▶ DATA FOR PROCESSING
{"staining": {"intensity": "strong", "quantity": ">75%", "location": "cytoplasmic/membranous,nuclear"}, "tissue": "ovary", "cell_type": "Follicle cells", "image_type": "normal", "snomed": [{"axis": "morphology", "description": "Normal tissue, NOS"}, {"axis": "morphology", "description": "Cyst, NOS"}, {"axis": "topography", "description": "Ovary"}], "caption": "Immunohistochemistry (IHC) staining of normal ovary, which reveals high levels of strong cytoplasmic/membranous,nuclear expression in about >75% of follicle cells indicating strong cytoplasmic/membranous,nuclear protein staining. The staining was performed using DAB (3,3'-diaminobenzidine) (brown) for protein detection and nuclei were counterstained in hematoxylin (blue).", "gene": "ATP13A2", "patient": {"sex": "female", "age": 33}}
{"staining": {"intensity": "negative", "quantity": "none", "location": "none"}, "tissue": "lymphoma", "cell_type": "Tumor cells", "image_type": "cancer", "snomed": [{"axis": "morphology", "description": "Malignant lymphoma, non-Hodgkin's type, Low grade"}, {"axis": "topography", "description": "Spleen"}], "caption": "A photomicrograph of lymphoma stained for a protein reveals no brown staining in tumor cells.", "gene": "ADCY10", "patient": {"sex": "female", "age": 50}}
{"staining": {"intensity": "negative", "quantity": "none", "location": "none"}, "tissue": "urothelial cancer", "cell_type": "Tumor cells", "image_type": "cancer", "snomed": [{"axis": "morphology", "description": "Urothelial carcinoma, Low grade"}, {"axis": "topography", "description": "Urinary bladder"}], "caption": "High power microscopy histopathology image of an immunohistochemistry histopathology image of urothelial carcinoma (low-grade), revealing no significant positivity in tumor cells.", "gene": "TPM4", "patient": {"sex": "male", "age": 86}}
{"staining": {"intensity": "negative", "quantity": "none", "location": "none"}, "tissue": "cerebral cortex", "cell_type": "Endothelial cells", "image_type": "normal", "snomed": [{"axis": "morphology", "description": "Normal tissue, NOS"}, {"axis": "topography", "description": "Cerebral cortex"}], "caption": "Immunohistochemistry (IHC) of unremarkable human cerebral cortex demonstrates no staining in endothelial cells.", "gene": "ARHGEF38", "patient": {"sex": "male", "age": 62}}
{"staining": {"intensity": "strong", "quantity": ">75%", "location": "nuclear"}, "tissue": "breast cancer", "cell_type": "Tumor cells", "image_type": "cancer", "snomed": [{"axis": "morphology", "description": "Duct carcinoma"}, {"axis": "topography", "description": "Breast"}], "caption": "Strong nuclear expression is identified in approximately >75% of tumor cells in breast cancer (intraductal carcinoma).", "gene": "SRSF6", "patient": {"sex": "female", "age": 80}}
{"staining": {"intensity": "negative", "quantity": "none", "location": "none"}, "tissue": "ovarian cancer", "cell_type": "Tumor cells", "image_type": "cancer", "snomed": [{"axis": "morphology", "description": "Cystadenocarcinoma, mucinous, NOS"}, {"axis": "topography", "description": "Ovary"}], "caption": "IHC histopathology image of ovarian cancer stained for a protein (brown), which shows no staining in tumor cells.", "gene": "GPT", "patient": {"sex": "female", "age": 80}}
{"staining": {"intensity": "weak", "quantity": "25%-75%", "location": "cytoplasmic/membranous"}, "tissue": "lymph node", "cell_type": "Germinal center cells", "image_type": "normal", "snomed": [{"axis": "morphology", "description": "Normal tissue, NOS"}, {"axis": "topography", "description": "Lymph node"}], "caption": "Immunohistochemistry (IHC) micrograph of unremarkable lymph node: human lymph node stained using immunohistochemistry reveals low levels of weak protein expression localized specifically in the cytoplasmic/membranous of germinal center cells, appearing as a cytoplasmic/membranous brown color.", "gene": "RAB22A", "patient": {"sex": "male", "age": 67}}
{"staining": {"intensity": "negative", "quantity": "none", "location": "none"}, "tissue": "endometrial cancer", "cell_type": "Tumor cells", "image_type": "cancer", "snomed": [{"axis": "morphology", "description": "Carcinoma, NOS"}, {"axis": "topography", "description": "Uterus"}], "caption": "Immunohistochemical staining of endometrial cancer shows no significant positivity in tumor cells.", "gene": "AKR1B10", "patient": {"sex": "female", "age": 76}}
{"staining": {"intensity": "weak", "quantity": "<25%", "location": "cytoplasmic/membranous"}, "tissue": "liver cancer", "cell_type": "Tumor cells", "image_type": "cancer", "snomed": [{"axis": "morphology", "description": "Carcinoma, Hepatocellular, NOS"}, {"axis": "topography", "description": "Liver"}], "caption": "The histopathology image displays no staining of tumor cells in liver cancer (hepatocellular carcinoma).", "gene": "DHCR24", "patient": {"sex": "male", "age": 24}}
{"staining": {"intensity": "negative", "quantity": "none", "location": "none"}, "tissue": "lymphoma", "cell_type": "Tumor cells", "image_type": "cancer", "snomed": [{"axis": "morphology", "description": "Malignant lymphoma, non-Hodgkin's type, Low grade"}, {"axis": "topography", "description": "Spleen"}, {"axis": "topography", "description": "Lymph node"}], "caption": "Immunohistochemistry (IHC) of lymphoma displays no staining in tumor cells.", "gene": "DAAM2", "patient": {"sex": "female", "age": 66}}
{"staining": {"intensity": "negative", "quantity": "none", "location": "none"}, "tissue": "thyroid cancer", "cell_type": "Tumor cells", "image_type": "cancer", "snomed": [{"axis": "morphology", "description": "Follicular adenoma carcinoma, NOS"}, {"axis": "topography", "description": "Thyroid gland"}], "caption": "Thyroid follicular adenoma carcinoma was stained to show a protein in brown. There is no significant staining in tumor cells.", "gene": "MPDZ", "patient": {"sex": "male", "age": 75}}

▶ REQUIRED ACTION
Every line above that holds "shows" should be copied out.

▶ RESULT FOR THIS EXERCISE
{"staining": {"intensity": "negative", "quantity": "none", "location": "none"}, "tissue": "ovarian cancer", "cell_type": "Tumor cells", "image_type": "cancer", "snomed": [{"axis": "morphology", "description": "Cystadenocarcinoma, mucinous, NOS"}, {"axis": "topography", "description": "Ovary"}], "caption": "IHC histopathology image of ovarian cancer stained for a protein (brown), which shows no staining in tumor cells.", "gene": "GPT", "patient": {"sex": "female", "age": 80}}
{"staining": {"intensity": "negative", "quantity": "none", "location": "none"}, "tissue": "endometrial cancer", "cell_type": "Tumor cells", "image_type": "cancer", "snomed": [{"axis": "morphology", "description": "Carcinoma, NOS"}, {"axis": "topography", "description": "Uterus"}], "caption": "Immunohistochemical staining of endometrial cancer shows no significant positivity in tumor cells.", "gene": "AKR1B10", "patient": {"sex": "female", "age": 76}}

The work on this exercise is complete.